Lampson (OH): I move that we suspend whatever rules are keeping this man from reading the memorial.
John Gilbert (NY): Point of order – there is no rule keeping him from reading. Some of yous are just being dicks.
Chairman: I see. Go ahead, Mr. Secretary, please read the memorial.
Secretary: The Women’s Christian Temperance Union of the United States hopes that you will consider the objectives of the temperance movement in your convention.
Chairman: Thank God that’s over. Sent it to committee.

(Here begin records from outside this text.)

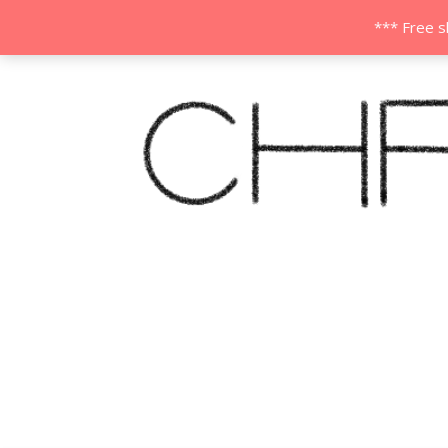
*** Free s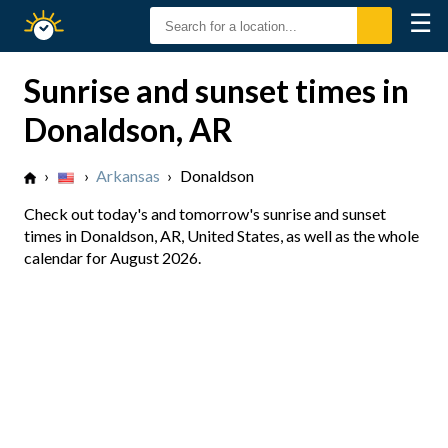
☰
Sunrise
Sunset
Sunrise and sunset times in
Donaldson, AR
›
›
Arkansas
›
Donaldson
Check out today's and tomorrow's sunrise and sunset
times in Donaldson, AR, United States, as well as the whole
calendar for August 2026.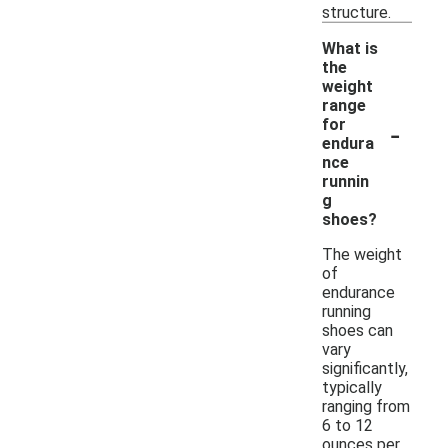
structure.
What is
the
weight
range
-
for
endura
nce
runnin
g
shoes?
The weight
of
endurance
running
shoes can
vary
significantly,
typically
ranging from
6 to 12
ounces per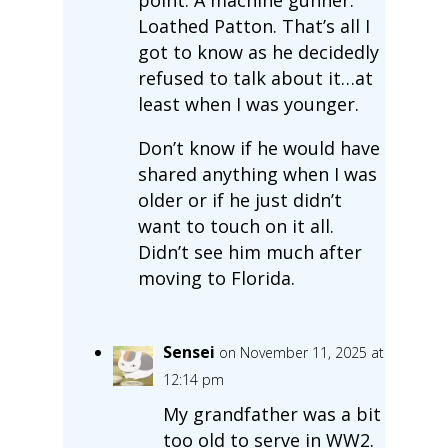
Loathed Patton. That’s all I
got to know as he decidedly
refused to talk about it…at
least when I was younger.
Don’t know if he would have
shared anything when I was
older or if he just didn’t
want to touch on it all.
Didn’t see him much after
moving to Florida.
Sensei
on November 11, 2025 at
12:14 pm
My grandfather was a bit
too old to serve in WW2.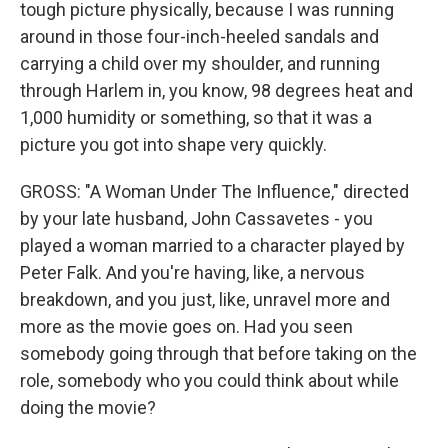
tough picture physically, because I was running
around in those four-inch-heeled sandals and
carrying a child over my shoulder, and running
through Harlem in, you know, 98 degrees heat and
1,000 humidity or something, so that it was a
picture you got into shape very quickly.
GROSS: "A Woman Under The Influence," directed
by your late husband, John Cassavetes - you
played a woman married to a character played by
Peter Falk. And you're having, like, a nervous
breakdown, and you just, like, unravel more and
more as the movie goes on. Had you seen
somebody going through that before taking on the
role, somebody who you could think about while
doing the movie?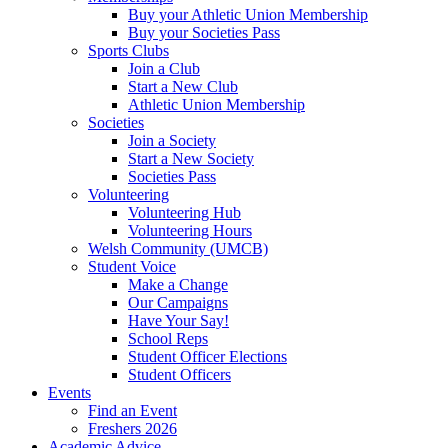
Buy your Athletic Union Membership
Buy your Societies Pass
Sports Clubs
Join a Club
Start a New Club
Athletic Union Membership
Societies
Join a Society
Start a New Society
Societies Pass
Volunteering
Volunteering Hub
Volunteering Hours
Welsh Community (UMCB)
Student Voice
Make a Change
Our Campaigns
Have Your Say!
School Reps
Student Officer Elections
Student Officers
Events
Find an Event
Freshers 2026
Academic Advice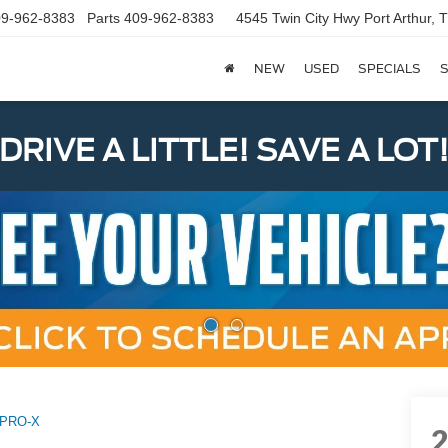
9-962-8383
Parts
409-962-8383
4545 Twin City Hwy
Port Arthur,
NEW
USED
SPECIALS
S
DRIVE A LITTLE! SAVE A LOT
PRO-X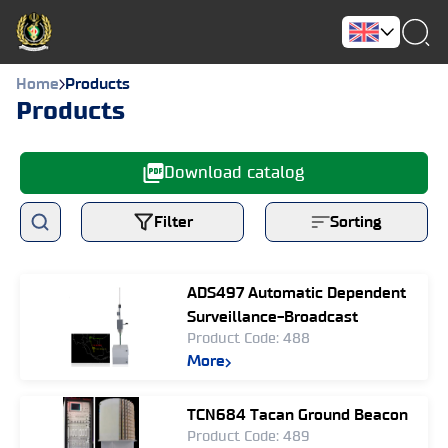
Home
Products
Products
Download catalog
Filter
Sorting
ADS497 Automatic Dependent
Surveillance-Broadcast
Product Code: 488
More
TCN684 Tacan Ground Beacon
Product Code: 489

Bayne (PA): Finally. Let’s adjourn.
Chairman: We will, but first we have to deal with
OWNERSHIP OF REALTY BY FOREIGNERS
Secretary: This resolution reads in such a way as to suggest that the Irish National League be given a hearing before the Resolutions committee to discuss some crap about foreigners owning realty.
Chairman: Ok ,great. Sure. You can have a hearing.
Bayne (PA): I move to recess.
Shelby Cullom (IL): Let me say something first.
Bayne (PA): k.
Cullom (IL): One of our guys that was absent before just got here and he says that he would have voted for Clayton.
Bayne (PA): Recess?
END OF THE FIRST DAY OF THE 1884 REPUBLICAN NATIONAL CONVENTION
But perhaps without as many swears. They were thinking them, though. At least we can see that politics has always been a fluid and organized creature. I can’t imagine why anyone would be dissatisfied with the flow of the above meeting. Stay tuned for Day 2. It could possibly be tomorrow, although Wednesday is New Comic Book Day, so we’ll see.
Did everyone take care to note Roosevelt’s contribution? Rather inspiring, yes? Not bad for the first words he spoke in a national forum.